=== The problem ===
Reproduce every line of the data below character for character, keeping the original line breaks and order.
:: Extracted data
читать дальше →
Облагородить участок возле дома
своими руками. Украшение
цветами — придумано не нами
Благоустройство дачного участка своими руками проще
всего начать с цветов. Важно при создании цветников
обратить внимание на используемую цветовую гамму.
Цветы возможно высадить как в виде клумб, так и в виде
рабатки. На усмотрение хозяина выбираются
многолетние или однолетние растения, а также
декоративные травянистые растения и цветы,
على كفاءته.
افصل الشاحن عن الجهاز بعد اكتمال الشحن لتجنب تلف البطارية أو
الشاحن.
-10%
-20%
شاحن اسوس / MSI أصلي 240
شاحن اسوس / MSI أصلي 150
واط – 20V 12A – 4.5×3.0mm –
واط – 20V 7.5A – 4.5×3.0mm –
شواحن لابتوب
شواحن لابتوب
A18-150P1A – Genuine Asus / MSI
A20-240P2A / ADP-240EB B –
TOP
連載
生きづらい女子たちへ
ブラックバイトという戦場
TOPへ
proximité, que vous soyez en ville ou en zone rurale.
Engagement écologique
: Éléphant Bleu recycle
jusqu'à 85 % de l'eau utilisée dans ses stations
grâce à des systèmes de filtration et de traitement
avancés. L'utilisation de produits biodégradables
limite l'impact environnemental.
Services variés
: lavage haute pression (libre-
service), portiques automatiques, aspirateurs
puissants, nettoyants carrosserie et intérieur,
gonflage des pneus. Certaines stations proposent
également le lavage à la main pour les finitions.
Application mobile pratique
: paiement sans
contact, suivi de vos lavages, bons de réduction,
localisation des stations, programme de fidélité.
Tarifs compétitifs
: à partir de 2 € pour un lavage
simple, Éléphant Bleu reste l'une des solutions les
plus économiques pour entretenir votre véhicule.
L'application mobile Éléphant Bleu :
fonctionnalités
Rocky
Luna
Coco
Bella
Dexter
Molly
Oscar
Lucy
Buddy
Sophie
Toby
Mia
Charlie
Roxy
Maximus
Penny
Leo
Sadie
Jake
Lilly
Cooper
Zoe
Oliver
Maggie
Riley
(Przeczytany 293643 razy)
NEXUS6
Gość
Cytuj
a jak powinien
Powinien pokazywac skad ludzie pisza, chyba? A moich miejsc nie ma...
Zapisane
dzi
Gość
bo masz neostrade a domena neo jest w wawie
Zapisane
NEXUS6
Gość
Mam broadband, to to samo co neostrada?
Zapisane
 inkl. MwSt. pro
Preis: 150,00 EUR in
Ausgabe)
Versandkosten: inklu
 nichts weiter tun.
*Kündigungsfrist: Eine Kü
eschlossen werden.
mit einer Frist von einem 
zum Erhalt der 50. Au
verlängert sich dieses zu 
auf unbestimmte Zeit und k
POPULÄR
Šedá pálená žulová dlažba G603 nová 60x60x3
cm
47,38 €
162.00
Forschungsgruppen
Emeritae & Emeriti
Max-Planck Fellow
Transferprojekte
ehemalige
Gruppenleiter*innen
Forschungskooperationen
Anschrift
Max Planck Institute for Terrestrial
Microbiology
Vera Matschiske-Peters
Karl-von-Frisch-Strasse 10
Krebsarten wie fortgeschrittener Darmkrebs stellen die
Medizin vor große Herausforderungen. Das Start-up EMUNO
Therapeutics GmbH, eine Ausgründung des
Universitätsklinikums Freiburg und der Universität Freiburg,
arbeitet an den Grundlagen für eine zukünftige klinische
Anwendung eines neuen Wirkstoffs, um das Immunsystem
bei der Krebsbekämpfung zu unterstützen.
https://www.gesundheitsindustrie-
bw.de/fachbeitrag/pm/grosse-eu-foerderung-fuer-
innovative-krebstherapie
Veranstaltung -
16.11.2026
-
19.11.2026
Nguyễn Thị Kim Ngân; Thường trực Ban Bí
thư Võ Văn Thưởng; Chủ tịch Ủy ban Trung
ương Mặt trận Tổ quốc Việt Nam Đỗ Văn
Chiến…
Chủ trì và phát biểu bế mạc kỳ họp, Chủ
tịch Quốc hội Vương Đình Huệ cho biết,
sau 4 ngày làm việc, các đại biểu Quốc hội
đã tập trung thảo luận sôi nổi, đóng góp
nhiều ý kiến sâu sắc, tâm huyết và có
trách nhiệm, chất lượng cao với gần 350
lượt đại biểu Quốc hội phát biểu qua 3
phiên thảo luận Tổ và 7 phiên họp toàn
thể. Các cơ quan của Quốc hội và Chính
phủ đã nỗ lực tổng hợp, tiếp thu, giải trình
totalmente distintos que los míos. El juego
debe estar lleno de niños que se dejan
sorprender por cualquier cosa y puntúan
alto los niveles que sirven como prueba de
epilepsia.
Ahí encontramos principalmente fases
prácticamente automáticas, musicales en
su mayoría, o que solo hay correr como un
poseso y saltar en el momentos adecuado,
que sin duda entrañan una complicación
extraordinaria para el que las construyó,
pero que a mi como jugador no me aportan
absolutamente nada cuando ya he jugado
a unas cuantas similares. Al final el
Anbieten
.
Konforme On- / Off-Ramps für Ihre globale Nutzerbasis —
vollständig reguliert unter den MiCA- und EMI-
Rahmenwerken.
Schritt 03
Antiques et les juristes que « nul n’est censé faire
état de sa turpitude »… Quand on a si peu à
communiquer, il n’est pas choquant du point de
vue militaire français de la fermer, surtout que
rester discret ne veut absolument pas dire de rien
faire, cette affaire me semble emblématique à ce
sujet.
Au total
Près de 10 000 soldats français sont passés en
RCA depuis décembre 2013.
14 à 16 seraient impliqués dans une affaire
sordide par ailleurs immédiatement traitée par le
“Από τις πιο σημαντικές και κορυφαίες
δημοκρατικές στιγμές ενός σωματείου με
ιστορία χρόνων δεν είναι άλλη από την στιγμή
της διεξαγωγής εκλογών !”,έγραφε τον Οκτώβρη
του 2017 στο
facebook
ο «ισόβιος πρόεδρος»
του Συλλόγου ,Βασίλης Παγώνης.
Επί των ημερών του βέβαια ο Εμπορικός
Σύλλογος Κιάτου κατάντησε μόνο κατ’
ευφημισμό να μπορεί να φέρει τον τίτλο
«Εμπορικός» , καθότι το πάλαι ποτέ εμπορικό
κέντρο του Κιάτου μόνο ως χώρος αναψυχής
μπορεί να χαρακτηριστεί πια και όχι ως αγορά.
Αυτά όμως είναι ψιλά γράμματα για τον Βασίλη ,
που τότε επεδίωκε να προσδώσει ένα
::::
=== Response ===
читать дальше →
Облагородить участок возле дома
своими руками. Украшение
цветами — придумано не нами
Благоустройство дачного участка своими руками проще
всего начать с цветов. Важно при создании цветников
обратить внимание на используемую цветовую гамму.
Цветы возможно высадить как в виде клумб, так и в виде
рабатки. На усмотрение хозяина выбираются
многолетние или однолетние растения, а также
декоративные травянистые растения и цветы,
على كفاءته.
افصل الشاحن عن الجهاز بعد اكتمال الشحن لتجنب تلف البطارية أو
الشاحن.
-10%
-20%
شاحن اسوس / MSI أصلي 240
شاحن اسوس / MSI أصلي 150
واط – 20V 12A – 4.5×3.0mm –
واط – 20V 7.5A – 4.5×3.0mm –
شواحن لابتوب
شواحن لابتوب
A18-150P1A – Genuine Asus / MSI
A20-240P2A / ADP-240EB B –
TOP
連載
生きづらい女子たちへ
ブラックバイトという戦場
TOPへ
proximité, que vous soyez en ville ou en zone rurale.
Engagement écologique
: Éléphant Bleu recycle
jusqu'à 85 % de l'eau utilisée dans ses stations
grâce à des systèmes de filtration et de traitement
avancés. L'utilisation de produits biodégradables
limite l'impact environnemental.
Services variés
: lavage haute pression (libre-
service), portiques automatiques, aspirateurs
puissants, nettoyants carrosserie et intérieur,
gonflage des pneus. Certaines stations proposent
également le lavage à la main pour les finitions.
Application mobile pratique
: paiement sans
contact, suivi de vos lavages, bons de réduction,
localisation des stations, programme de fidélité.
Tarifs compétitifs
: à partir de 2 € pour un lavage
simple, Éléphant Bleu reste l'une des solutions les
plus économiques pour entretenir votre véhicule.
L'application mobile Éléphant Bleu :
fonctionnalités
Rocky
Luna
Coco
Bella
Dexter
Molly
Oscar
Lucy
Buddy
Sophie
Toby
Mia
Charlie
Roxy
Maximus
Penny
Leo
Sadie
Jake
Lilly
Cooper
Zoe
Oliver
Maggie
Riley
(Przeczytany 293643 razy)
NEXUS6
Gość
Cytuj
a jak powinien
Powinien pokazywac skad ludzie pisza, chyba? A moich miejsc nie ma...
Zapisane
dzi
Gość
bo masz neostrade a domena neo jest w wawie
Zapisane
NEXUS6
Gość
Mam broadband, to to samo co neostrada?
Zapisane
 inkl. MwSt. pro
Preis: 150,00 EUR in
Ausgabe)
Versandkosten: inklu
 nichts weiter tun.
*Kündigungsfrist: Eine Kü
eschlossen werden.
mit einer Frist von einem 
zum Erhalt der 50. Au
verlängert sich dieses zu 
auf unbestimmte Zeit und k
POPULÄR
Šedá pálená žulová dlažba G603 nová 60x60x3
cm
47,38 €
162.00
Forschungsgruppen
Emeritae & Emeriti
Max-Planck Fellow
Transferprojekte
ehemalige
Gruppenleiter*innen
Forschungskooperationen
Anschrift
Max Planck Institute for Terrestrial
Microbiology
Vera Matschiske-Peters
Karl-von-Frisch-Strasse 10
Krebsarten wie fortgeschrittener Darmkrebs stellen die
Medizin vor große Herausforderungen. Das Start-up EMUNO
Therapeutics GmbH, eine Ausgründung des
Universitätsklinikums Freiburg und der Universität Freiburg,
arbeitet an den Grundlagen für eine zukünftige klinische
Anwendung eines neuen Wirkstoffs, um das Immunsystem
bei der Krebsbekämpfung zu unterstützen.
https://www.gesundheitsindustrie-
bw.de/fachbeitrag/pm/grosse-eu-foerderung-fuer-
innovative-krebstherapie
Veranstaltung -
16.11.2026
-
19.11.2026
Nguyễn Thị Kim Ngân; Thường trực Ban Bí
thư Võ Văn Thưởng; Chủ tịch Ủy ban Trung
ương Mặt trận Tổ quốc Việt Nam Đỗ Văn
Chiến…
Chủ trì và phát biểu bế mạc kỳ họp, Chủ
tịch Quốc hội Vương Đình Huệ cho biết,
sau 4 ngày làm việc, các đại biểu Quốc hội
đã tập trung thảo luận sôi nổi, đóng góp
nhiều ý kiến sâu sắc, tâm huyết và có
trách nhiệm, chất lượng cao với gần 350
lượt đại biểu Quốc hội phát biểu qua 3
phiên thảo luận Tổ và 7 phiên họp toàn
thể. Các cơ quan của Quốc hội và Chính
phủ đã nỗ lực tổng hợp, tiếp thu, giải trình
totalmente distintos que los míos. El juego
debe estar lleno de niños que se dejan
sorprender por cualquier cosa y puntúan
alto los niveles que sirven como prueba de
epilepsia.
Ahí encontramos principalmente fases
prácticamente automáticas, musicales en
su mayoría, o que solo hay correr como un
poseso y saltar en el momentos adecuado,
que sin duda entrañan una complicación
extraordinaria para el que las construyó,
pero que a mi como jugador no me aportan
absolutamente nada cuando ya he jugado
a unas cuantas similares. Al final el
Anbieten
.
Konforme On- / Off-Ramps für Ihre globale Nutzerbasis —
vollständig reguliert unter den MiCA- und EMI-
Rahmenwerken.
Schritt 03
Antiques et les juristes que « nul n’est censé faire
état de sa turpitude »… Quand on a si peu à
communiquer, il n’est pas choquant du point de
vue militaire français de la fermer, surtout que
rester discret ne veut absolument pas dire de rien
faire, cette affaire me semble emblématique à ce
sujet.
Au total
Près de 10 000 soldats français sont passés en
RCA depuis décembre 2013.
14 à 16 seraient impliqués dans une affaire
sordide par ailleurs immédiatement traitée par le
“Από τις πιο σημαντικές και κορυφαίες
δημοκρατικές στιγμές ενός σωματείου με
ιστορία χρόνων δεν είναι άλλη από την στιγμή
της διεξαγωγής εκλογών !”,έγραφε τον Οκτώβρη
του 2017 στο
facebook
ο «ισόβιος πρόεδρος»
του Συλλόγου ,Βασίλης Παγώνης.
Επί των ημερών του βέβαια ο Εμπορικός
Σύλλογος Κιάτου κατάντησε μόνο κατ’
ευφημισμό να μπορεί να φέρει τον τίτλο
«Εμπορικός» , καθότι το πάλαι ποτέ εμπορικό
κέντρο του Κιάτου μόνο ως χώρος αναψυχής
μπορεί να χαρακτηριστεί πια και όχι ως αγορά.
Αυτά όμως είναι ψιλά γράμματα για τον Βασίλη ,
που τότε επεδίωκε να προσδώσει ένα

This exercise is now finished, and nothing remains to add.